Les contrôles de rétention de CATT
Parmi les outils du tableau, CATT fait partie des rares à opter par défaut pour la suppression automatique plutôt que pour un stockage illimité. Les téléversements de l'offre gratuite sont automatiquement supprimés au bout de 7 jours. Les utilisateurs payants définissent leur propre fenêtre, de la suppression immédiate après traitement jusqu'à une rétention plus longue pour le travail d'archivage. Le remplacement par fichier est pratique : gardez le réglage par défaut du compte à 7 jours, mais prolongez la rétention pour un enregistrement précis que vous savez devoir consulter à nouveau.
La suppression depuis le stockage R2 est réelle. Les fichiers dont le TTL configuré est dépassé renvoient une erreur 404 depuis l'application et sont retirés du stockage sous-jacent. L'affirmation de l'ancienne version de cet article, selon laquelle CATT héritait de la « propagation des sauvegardes sur quelques jours » de R2, était imprécise : les suppressions dans R2 sont présentées comme irréversibles au niveau objet. Il n'existe aucun coffre de sauvegarde séparé qui conserverait les fichiers supprimés. Si vous voulez plus de détails, testez : téléversez un fichier non sensible, attendez au-delà de la fenêtre de rétention et vérifiez qu'il renvoie introuvable.
Si vous voulez une transcription simple, sans robot de réunion, sans processus d'intégration, et avec une rétention qui privilégie la suppression plutôt que l'accumulation, l'outil audio vers texte de CATT vous permet de régler cela une fois au niveau du compte et de ne plus y penser.
L'angle conformité, sans promesses excessives
L'article 5 du RGPD énonce deux principes pertinents :
Minimisation des données (article 5, paragraphe 1, point c)) : ne collectez que ce dont vous avez besoin. Limitation de la conservation (article 5, paragraphe 1, point e)) : ne les conservez pas plus longtemps que nécessaire.
La suppression automatique transforme le second principe d'un processus manuel en contrôle technique. C'est important, car les autorités de contrôle du RGPD attendent une rétention documentée et appliquée, pas un « nous comptions faire le ménage ».
Ce que vous ne pouvez pas faire : désigner la fonction de suppression automatique d'un fournisseur et vous déclarer conforme au RGPD. La conformité est une propriété de votre déploiement, de vos processus et de vos contrats, pas un badge de fonctionnalité. Il vous faut :
- Un accord de traitement des données (DPA) avec votre fournisseur de transcription (couvrant ses sous-traitants et sa propre rétention)

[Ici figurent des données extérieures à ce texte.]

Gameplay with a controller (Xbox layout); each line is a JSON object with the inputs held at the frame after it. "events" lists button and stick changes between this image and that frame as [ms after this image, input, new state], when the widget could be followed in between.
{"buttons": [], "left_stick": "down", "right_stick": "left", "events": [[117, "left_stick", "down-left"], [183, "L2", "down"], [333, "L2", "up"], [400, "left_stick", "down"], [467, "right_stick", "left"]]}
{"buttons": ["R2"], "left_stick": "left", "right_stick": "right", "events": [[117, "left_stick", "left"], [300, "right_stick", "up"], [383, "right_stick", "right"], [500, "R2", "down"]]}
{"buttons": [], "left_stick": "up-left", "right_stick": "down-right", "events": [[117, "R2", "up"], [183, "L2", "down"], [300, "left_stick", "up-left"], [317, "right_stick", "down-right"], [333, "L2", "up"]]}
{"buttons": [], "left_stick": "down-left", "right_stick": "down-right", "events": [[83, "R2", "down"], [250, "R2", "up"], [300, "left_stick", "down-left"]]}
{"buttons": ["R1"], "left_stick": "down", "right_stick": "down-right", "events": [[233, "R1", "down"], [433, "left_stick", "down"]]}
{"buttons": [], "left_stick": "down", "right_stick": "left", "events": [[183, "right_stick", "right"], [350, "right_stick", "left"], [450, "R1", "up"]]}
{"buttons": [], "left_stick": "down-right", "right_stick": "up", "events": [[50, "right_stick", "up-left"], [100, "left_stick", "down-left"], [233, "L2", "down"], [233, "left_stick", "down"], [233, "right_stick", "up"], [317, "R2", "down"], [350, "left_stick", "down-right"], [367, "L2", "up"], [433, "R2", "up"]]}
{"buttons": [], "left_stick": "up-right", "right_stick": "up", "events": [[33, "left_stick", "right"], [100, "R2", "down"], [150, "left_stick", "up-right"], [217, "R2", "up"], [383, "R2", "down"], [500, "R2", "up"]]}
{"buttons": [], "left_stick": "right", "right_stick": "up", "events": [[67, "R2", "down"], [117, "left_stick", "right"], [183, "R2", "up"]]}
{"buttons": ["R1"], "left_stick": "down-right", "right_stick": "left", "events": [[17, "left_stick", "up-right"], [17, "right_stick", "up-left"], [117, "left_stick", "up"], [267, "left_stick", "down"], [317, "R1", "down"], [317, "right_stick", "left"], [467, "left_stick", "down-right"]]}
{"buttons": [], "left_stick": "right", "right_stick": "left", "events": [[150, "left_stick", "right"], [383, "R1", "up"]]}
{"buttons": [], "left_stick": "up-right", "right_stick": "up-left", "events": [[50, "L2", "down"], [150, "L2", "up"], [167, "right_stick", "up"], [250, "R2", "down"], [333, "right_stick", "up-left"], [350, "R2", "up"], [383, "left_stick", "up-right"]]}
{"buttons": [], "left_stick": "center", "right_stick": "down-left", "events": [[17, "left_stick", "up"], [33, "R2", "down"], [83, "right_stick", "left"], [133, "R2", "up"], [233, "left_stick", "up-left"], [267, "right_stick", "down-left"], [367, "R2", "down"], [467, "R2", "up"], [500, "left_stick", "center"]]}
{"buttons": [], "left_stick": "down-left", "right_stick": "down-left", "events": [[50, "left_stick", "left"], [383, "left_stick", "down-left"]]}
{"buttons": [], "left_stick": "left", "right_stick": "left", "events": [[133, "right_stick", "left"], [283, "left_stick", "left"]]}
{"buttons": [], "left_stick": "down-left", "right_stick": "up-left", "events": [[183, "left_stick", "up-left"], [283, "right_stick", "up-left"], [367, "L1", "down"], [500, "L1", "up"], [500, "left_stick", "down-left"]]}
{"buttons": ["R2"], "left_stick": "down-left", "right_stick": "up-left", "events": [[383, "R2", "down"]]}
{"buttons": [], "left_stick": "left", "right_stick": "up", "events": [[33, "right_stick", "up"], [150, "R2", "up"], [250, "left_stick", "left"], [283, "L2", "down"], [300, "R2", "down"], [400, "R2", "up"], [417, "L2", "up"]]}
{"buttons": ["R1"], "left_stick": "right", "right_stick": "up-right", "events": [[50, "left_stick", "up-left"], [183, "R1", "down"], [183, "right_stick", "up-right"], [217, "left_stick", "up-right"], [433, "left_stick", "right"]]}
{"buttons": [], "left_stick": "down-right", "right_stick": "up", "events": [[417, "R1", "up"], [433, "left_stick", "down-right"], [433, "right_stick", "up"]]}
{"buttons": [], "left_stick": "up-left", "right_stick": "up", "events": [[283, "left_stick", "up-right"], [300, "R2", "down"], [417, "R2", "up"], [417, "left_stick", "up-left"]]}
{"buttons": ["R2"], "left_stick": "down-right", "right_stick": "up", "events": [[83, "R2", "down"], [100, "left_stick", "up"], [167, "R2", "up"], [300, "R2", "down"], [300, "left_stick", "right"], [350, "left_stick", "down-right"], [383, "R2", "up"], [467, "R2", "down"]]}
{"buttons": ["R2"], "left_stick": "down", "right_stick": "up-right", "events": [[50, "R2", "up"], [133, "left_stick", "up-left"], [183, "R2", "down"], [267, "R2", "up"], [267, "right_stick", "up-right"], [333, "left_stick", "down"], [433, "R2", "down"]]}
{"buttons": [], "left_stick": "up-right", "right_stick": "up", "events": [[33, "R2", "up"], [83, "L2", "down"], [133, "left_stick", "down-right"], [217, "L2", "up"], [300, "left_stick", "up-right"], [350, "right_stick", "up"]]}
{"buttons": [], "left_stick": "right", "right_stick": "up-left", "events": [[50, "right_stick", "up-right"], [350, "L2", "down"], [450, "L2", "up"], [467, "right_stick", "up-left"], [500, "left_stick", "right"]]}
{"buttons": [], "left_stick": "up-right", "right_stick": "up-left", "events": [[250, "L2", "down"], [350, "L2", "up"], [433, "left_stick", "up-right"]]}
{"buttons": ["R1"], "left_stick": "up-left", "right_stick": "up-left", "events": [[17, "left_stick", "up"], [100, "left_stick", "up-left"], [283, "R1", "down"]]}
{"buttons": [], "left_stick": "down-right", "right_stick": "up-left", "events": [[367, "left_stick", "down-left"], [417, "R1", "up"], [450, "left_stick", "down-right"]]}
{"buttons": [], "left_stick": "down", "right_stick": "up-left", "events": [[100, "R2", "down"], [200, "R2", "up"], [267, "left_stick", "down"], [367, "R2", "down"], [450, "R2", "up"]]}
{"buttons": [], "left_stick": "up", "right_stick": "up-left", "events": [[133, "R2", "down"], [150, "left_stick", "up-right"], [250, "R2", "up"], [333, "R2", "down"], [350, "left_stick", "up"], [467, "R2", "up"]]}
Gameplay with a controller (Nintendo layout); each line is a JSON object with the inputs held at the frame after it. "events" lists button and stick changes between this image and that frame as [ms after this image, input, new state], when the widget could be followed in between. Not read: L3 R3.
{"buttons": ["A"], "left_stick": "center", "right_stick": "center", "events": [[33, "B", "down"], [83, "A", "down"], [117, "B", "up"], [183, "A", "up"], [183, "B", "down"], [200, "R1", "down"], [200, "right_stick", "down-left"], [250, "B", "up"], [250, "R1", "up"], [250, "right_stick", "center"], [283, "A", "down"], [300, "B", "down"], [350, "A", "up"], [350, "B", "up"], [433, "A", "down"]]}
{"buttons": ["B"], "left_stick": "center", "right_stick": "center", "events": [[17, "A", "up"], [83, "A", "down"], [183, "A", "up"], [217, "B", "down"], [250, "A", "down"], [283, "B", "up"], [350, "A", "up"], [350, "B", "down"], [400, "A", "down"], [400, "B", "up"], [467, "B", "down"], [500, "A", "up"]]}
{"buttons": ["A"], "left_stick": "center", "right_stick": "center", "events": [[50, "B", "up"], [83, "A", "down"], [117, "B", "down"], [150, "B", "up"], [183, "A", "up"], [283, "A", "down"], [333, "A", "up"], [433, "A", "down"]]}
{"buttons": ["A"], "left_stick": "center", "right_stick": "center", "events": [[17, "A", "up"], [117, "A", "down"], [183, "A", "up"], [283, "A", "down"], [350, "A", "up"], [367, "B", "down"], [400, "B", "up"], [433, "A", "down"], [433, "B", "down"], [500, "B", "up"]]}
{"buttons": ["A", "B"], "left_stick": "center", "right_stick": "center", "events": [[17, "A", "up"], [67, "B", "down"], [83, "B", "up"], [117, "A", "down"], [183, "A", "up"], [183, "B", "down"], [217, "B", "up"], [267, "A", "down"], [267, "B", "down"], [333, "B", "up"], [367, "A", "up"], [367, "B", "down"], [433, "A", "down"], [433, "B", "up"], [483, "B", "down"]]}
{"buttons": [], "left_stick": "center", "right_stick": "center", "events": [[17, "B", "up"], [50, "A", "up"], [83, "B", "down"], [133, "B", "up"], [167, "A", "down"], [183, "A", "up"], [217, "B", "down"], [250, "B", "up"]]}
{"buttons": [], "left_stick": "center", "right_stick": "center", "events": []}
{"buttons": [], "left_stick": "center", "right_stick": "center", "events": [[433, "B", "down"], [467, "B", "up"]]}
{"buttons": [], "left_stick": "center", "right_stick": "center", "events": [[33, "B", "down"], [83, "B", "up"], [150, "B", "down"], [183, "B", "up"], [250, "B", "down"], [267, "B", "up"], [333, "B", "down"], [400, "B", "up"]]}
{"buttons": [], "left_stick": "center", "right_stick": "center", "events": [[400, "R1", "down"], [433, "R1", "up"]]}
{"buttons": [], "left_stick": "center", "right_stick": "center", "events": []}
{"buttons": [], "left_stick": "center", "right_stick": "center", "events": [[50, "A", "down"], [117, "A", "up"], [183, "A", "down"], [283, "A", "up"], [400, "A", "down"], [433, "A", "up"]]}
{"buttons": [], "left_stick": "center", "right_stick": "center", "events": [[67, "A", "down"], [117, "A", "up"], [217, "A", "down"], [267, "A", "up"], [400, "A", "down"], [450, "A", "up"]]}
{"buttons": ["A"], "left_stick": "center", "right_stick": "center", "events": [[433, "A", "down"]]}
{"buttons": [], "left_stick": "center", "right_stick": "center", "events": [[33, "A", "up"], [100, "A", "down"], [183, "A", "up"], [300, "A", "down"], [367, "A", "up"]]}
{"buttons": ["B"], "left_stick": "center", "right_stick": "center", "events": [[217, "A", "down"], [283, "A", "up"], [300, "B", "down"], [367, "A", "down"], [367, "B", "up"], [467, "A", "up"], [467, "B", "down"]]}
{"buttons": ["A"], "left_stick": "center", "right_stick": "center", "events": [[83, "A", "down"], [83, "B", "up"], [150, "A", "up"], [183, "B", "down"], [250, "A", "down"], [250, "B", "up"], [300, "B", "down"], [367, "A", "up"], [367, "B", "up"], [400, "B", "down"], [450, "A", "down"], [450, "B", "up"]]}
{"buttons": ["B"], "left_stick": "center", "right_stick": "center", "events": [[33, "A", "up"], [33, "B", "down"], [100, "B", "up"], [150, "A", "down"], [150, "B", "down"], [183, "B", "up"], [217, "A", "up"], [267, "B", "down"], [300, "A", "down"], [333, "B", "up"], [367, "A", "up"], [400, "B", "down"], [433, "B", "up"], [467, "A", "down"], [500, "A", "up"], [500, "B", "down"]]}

- Des durées de rétention documentées dans votre registre des activités de traitement
- La preuve que le contrôle technique (suppression automatique) est testé et fonctionne
Le CCPA en Californie, la LGPD au Brésil et la LPRPDE au Canada contiennent des concepts de minimisation analogues. La mise en œuvre pratique est la même : définir, documenter, appliquer techniquement. Consultez transcription conforme au RGPD pour le parcours de conformité complet et la transcription par IA est-elle confidentielle ? pour ce que la confidentialité exige réellement d'une relation avec un fournisseur.
Quand une rétention plus longue se justifie
Il existe des cas légitimes de conservation de l'audio au-delà des courtes fenêtres évoquées ci-dessus.
Archives journalistiques et de recherche. Le matériel source à l'appui de travaux publiés peut devoir être conservé pendant des années pour se défendre contre des contestations juridiques. Cela exige une documentation de consentement distincte et une durée de rétention justifiée, pas simplement de laisser le réglage par défaut actif.
Secteurs réglementés à conservation obligatoire. Les services financiers exigent souvent 5 à 7 ans de conservation pour certaines communications. La tenue des dossiers de santé suit son propre calendrier. Dans ces cas, réglez la rétention pour correspondre à l'exigence réglementaire, documentez la référence, et choisissez un fournisseur dont le DPA prend en charge ce modèle de rétention.
Bibliothèques de contenus pédagogiques. Enregistrements de cours, supports de formation et conférences dont la valeur est archivistique. Ces contenus ont leur place dans un système d'archive dédié, pas dans le stockage par défaut d'un service de transcription généraliste.
Dans ces cas, fixez la rétention délibérément et documentez pourquoi. La position de conformité recherchée est « nous avons choisi cette rétention sur la base de cette exigence documentée », pas « nous n'avons jamais configuré de durée de rétention ».
Vérifier que la suppression fonctionne réellement
Ne faites pas confiance au marketing. Faites un test.
- Téléversez un fichier non sensible avec une fenêtre de rétention courte (24 heures si votre offre le permet).
- Attendez au-delà de cette fenêtre.
- Tentez d'accéder au fichier via l'interface normale et via l'URL de stockage directe si vous la possédez.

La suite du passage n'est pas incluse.